Qu’avons-nous ressenti lors de l’utilisation d’un produit en particulier ? Si un produit possède des qualités similaires à celles d’un objet que nous avons utilisé précédemment, il pourrait évoquer certaines des émotions et des pensées suscitées à l’époque. Le traitement réflexif a lieu lorsque nous accédons à des éléments de la mémoire à long terme pour émettre des jugements de valeur. En réfléchissant sur les expériences passées et en les associant aux produits que nous utilisons, les choses du quotidien sont incorporées à notre expérience globale du monde – et elles deviennent tout autant une partie de nos souvenirs que ce que nous faisons, avec qui nous sommes et où nous sommes. De nombreux produits font même maintenant partie de l’expérience de formation de mémoire : des appareils photo, des iPhones, des ordinateurs – tout cela nous aide à marquer des occasions et à collecter des souvenirs, et nous fournit un enregistrement permanent de nos activités.

Attachement de sens au développement personnel

Lorsque nous examinons un produit, nous y projetons parfois nos pensées, nos attitudes, nos espoirs et nos intentions. Par exemple, au début de chaque année, des millions de personnes recherchent et dépensent des millions, voire des milliards de livres sterling / dollars, en matériel d’exercice. Tous ces achats sont basés sur le désir d’un nouveau « meilleur », et les produits que les gens achètent représentent ce moteur. Pour chaque pièce d’équipement d’exercice que les gens achètent, ils ont probablement dix fois plus de conversations sur leur achat et sur la manière dont ils vont s’en tenir à un régime particulier. Les produits font partie de la vie des gens et ils sont maintenant utilisés comme symboles de qui nous sommes ou, peut-être plus souvent, comme symboles de ce que nous voulons être. Le défi pour nous en tant que designers est de présenter nos produits de manière à répondre aux désirs de notre marché cible. Par exemple, si vous voulez que les gens achètent vos baskets, vous utiliserez probablement une personne en forme et sportive pour les mettre en valeur. Et si vous vendez des jeux, vous allez montrer le « modèle de joueur·s » en train de s’amuser. Ce sont des exemples très élémentaires, mais attacher une signification aux produits en tant que moyen de séduire les utilisateurs / clients est une tâche complexe qui nécessite une connaissance de votre marché cible, de leur culture et de la psychologie.
****
▶ Objectif visé: Poursuivez, s'il vous plaît, l'extrait sur le sens que l'on attache aux produits, à la suite de sa dernière phrase.

▶ Données fournies:
****
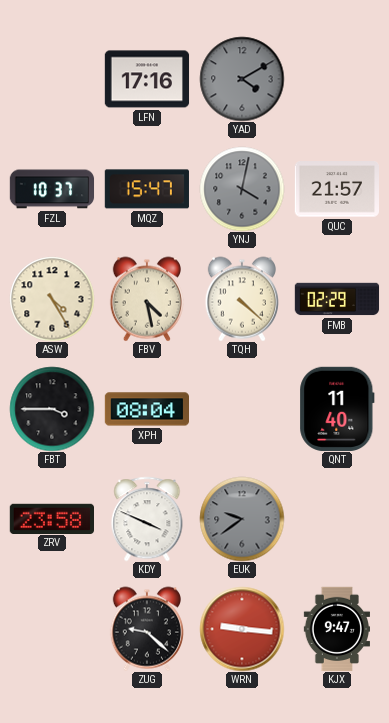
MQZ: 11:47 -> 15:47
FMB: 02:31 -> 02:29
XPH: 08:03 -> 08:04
****
▶ Réponse rédigée:
Ce qu’il faut retenir

Le design réflexif est le plus haut niveau de l’émotion et du design des trois niveaux de Norman, Ortony et Revelle. À ce stade, nous utilisons des informations de traitement à la fois viscéraux et comportementaux (c’est-à-dire les autres couches) en combinaison avec nos connaissances et expériences. Contrairement aux niveaux viscéral et comportemental, le traitement réflexif n’a pas d’accès direct aux informations sensorielles. Au lieu de cela, les informations sensorielles sont filtrées à travers les niveaux de traitement inconscients (viscéral et comportemental), ce qui influence notre perspective et nos pensées. Le design réflexif représente le plus grand défi pour nous en tant que designers, car les clients et les utilisateurs ont des opinions, des attitudes, des souvenirs et des expériences de vie différents, qui sont sollicités lorsque nous émettons des jugements de valeur lors du traitement réflexif. Pour puiser dans le niveau de réflexion avec succès, nous devons déterminer ce que les utilisateurs attendent de nos produits, non seulement en ce qui concerne la façon dont ils comptent l’utiliser, mais également comment ils pourraient s’intégrer à, et améliorer leur vie.

Références et où en savoir plus

Cours : Design émotionnel – Comment fabriquer des produits que les gens aimeront :
https://www.interaction-design.org/courses/emotional-design-how-to-make-products-people-will-love

Ortony, A., Norman, D. A., & Revelle, W. (2005). “Affect and proto-affect in effective functioning”. Who needs emotions, 173-202.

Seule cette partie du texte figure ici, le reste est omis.